## Data shown
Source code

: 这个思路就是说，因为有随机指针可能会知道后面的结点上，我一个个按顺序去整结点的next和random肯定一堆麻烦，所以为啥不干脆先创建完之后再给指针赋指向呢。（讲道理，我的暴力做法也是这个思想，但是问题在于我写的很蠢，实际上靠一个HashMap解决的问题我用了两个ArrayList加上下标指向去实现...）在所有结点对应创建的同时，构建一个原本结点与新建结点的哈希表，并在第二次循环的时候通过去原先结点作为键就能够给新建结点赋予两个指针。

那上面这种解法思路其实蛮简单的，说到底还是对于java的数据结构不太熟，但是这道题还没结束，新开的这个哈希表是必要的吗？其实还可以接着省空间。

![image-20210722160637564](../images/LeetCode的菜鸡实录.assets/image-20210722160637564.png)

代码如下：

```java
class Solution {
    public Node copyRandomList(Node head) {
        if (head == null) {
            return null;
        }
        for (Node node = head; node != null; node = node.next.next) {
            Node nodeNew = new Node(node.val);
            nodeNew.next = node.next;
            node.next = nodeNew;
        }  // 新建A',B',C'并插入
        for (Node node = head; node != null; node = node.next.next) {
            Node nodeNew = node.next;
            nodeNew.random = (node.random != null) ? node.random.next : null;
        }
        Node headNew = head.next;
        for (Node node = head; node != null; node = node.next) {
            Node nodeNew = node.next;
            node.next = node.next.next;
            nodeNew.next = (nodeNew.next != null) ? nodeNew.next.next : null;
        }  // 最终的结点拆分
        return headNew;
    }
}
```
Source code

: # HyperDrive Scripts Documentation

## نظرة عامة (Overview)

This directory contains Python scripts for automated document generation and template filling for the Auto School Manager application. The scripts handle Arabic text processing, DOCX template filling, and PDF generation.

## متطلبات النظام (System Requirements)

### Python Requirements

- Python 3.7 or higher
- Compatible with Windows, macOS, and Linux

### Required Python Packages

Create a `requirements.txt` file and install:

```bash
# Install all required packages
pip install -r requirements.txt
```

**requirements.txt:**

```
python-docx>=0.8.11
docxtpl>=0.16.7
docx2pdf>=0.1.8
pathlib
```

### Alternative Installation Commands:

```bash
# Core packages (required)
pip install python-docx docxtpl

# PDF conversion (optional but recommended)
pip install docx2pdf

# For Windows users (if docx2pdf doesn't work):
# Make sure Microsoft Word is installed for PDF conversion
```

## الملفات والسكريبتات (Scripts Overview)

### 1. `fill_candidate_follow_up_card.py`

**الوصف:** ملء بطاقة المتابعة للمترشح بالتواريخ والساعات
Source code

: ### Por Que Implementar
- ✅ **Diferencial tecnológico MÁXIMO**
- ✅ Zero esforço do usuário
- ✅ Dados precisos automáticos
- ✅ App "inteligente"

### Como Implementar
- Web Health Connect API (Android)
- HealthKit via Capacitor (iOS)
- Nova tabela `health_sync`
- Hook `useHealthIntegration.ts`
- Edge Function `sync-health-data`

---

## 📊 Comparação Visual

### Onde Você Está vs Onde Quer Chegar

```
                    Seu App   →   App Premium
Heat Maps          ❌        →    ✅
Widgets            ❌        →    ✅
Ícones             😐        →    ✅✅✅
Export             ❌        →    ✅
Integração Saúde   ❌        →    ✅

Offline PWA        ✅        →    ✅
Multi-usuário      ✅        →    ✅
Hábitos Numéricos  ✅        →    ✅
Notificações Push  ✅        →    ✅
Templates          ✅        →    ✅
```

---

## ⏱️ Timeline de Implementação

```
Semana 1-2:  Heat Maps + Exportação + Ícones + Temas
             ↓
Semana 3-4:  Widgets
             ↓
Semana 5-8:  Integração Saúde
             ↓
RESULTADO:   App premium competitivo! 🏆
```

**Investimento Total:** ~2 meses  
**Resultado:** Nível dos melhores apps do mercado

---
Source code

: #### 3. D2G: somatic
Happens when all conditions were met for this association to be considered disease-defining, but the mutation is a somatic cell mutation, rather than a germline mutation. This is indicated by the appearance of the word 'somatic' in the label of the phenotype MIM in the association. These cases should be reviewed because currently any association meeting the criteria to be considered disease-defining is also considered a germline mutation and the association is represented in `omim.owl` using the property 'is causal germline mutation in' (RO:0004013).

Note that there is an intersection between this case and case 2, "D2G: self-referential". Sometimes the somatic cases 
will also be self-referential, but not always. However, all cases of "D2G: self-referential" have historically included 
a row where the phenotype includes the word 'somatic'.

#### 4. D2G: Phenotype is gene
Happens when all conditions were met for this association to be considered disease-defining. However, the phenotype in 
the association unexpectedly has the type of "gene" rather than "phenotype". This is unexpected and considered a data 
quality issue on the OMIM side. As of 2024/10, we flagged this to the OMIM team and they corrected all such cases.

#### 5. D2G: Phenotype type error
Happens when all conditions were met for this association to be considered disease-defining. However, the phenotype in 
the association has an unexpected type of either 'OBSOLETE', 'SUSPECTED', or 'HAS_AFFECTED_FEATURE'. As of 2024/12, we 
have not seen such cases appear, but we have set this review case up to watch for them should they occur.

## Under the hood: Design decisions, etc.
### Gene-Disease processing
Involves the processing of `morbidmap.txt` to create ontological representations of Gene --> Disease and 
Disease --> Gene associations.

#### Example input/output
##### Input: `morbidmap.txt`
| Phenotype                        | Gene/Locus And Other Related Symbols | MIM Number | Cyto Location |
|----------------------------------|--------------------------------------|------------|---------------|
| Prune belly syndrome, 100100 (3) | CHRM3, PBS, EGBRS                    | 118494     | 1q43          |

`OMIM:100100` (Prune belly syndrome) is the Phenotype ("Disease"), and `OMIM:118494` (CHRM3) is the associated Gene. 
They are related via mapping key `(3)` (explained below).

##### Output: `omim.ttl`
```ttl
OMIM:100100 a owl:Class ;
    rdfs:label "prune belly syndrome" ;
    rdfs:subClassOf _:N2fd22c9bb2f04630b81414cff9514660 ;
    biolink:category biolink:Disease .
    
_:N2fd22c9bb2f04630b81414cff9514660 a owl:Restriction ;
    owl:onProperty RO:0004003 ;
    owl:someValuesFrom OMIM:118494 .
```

## What is expected
Reproduce the whole listing verbatim.

## Task result
Source code

: 这个思路就是说，因为有随机指针可能会知道后面的结点上，我一个个按顺序去整结点的next和random肯定一堆麻烦，所以为啥不干脆先创建完之后再给指针赋指向呢。（讲道理，我的暴力做法也是这个思想，但是问题在于我写的很蠢，实际上靠一个HashMap解决的问题我用了两个ArrayList加上下标指向去实现...）在所有结点对应创建的同时，构建一个原本结点与新建结点的哈希表，并在第二次循环的时候通过去原先结点作为键就能够给新建结点赋予两个指针。

那上面这种解法思路其实蛮简单的，说到底还是对于java的数据结构不太熟，但是这道题还没结束，新开的这个哈希表是必要的吗？其实还可以接着省空间。

![image-20210722160637564](../images/LeetCode的菜鸡实录.assets/image-20210722160637564.png)

代码如下：

```java
class Solution {
    public Node copyRandomList(Node head) {
        if (head == null) {
            return null;
        }
        for (Node node = head; node != null; node = node.next.next) {
            Node nodeNew = new Node(node.val);
            nodeNew.next = node.next;
            node.next = nodeNew;
        }  // 新建A',B',C'并插入
        for (Node node = head; node != null; node = node.next.next) {
            Node nodeNew = node.next;
            nodeNew.random = (node.random != null) ? node.random.next : null;
        }
        Node headNew = head.next;
        for (Node node = head; node != null; node = node.next) {
            Node nodeNew = node.next;
            node.next = node.next.next;
            nodeNew.next = (nodeNew.next != null) ? nodeNew.next.next : null;
        }  // 最终的结点拆分
        return headNew;
    }
}
```
Source code

: # HyperDrive Scripts Documentation

## نظرة عامة (Overview)

This directory contains Python scripts for automated document generation and template filling for the Auto School Manager application. The scripts handle Arabic text processing, DOCX template filling, and PDF generation.

## متطلبات النظام (System Requirements)

### Python Requirements

- Python 3.7 or higher
- Compatible with Windows, macOS, and Linux

### Required Python Packages

Create a `requirements.txt` file and install:

```bash
# Install all required packages
pip install -r requirements.txt
```

**requirements.txt:**

```
python-docx>=0.8.11
docxtpl>=0.16.7
docx2pdf>=0.1.8
pathlib
```

### Alternative Installation Commands:

```bash
# Core packages (required)
pip install python-docx docxtpl

# PDF conversion (optional but recommended)
pip install docx2pdf

# For Windows users (if docx2pdf doesn't work):
# Make sure Microsoft Word is installed for PDF conversion
```

## الملفات والسكريبتات (Scripts Overview)

### 1. `fill_candidate_follow_up_card.py`

**الوصف:** ملء بطاقة المتابعة للمترشح بالتواريخ والساعات
Source code

: ### Por Que Implementar
- ✅ **Diferencial tecnológico MÁXIMO**
- ✅ Zero esforço do usuário
- ✅ Dados precisos automáticos
- ✅ App "inteligente"

### Como Implementar
- Web Health Connect API (Android)
- HealthKit via Capacitor (iOS)
- Nova tabela `health_sync`
- Hook `useHealthIntegration.ts`
- Edge Function `sync-health-data`

---

## 📊 Comparação Visual

### Onde Você Está vs Onde Quer Chegar

```
                    Seu App   →   App Premium
Heat Maps          ❌        →    ✅
Widgets            ❌        →    ✅
Ícones             😐        →    ✅✅✅
Export             ❌        →    ✅
Integração Saúde   ❌        →    ✅

Offline PWA        ✅        →    ✅
Multi-usuário      ✅        →    ✅
Hábitos Numéricos  ✅        →    ✅
Notificações Push  ✅        →    ✅
Templates          ✅        →    ✅
```

---

## ⏱️ Timeline de Implementação

```
Semana 1-2:  Heat Maps + Exportação + Ícones + Temas
             ↓
Semana 3-4:  Widgets
             ↓
Semana 5-8:  Integração Saúde
             ↓
RESULTADO:   App premium competitivo! 🏆
```

**Investimento Total:** ~2 meses  
**Resultado:** Nível dos melhores apps do mercado

---
Source code

: #### 3. D2G: somatic
Happens when all conditions were met for this association to be considered disease-defining, but the mutation is a somatic cell mutation, rather than a germline mutation. This is indicated by the appearance of the word 'somatic' in the label of the phenotype MIM in the association. These cases should be reviewed because currently any association meeting the criteria to be considered disease-defining is also considered a germline mutation and the association is represented in `omim.owl` using the property 'is causal germline mutation in' (RO:0004013).

Note that there is an intersection between this case and case 2, "D2G: self-referential". Sometimes the somatic cases 
will also be self-referential, but not always. However, all cases of "D2G: self-referential" have historically included 
a row where the phenotype includes the word 'somatic'.

#### 4. D2G: Phenotype is gene
Happens when all conditions were met for this association to be considered disease-defining. However, the phenotype in 
the association unexpectedly has the type of "gene" rather than "phenotype". This is unexpected and considered a data 
quality issue on the OMIM side. As of 2024/10, we flagged this to the OMIM team and they corrected all such cases.

#### 5. D2G: Phenotype type error
Happens when all conditions were met for this association to be considered disease-defining. However, the phenotype in 
the association has an unexpected type of either 'OBSOLETE', 'SUSPECTED', or 'HAS_AFFECTED_FEATURE'. As of 2024/12, we 
have not seen such cases appear, but we have set this review case up to watch for them should they occur.

## Under the hood: Design decisions, etc.
### Gene-Disease processing
Involves the processing of `morbidmap.txt` to create ontological representations of Gene --> Disease and 
Disease --> Gene associations.

#### Example input/output
##### Input: `morbidmap.txt`
| Phenotype                        | Gene/Locus And Other Related Symbols | MIM Number | Cyto Location |
|----------------------------------|--------------------------------------|------------|---------------|
| Prune belly syndrome, 100100 (3) | CHRM3, PBS, EGBRS                    | 118494     | 1q43          |

`OMIM:100100` (Prune belly syndrome) is the Phenotype ("Disease"), and `OMIM:118494` (CHRM3) is the associated Gene. 
They are related via mapping key `(3)` (explained below).

##### Output: `omim.ttl`
```ttl
OMIM:100100 a owl:Class ;
    rdfs:label "prune belly syndrome" ;
    rdfs:subClassOf _:N2fd22c9bb2f04630b81414cff9514660 ;
    biolink:category biolink:Disease .
    
_:N2fd22c9bb2f04630b81414cff9514660 a owl:Restriction ;
    owl:onProperty RO:0004003 ;
    owl:someValuesFrom OMIM:118494 .
```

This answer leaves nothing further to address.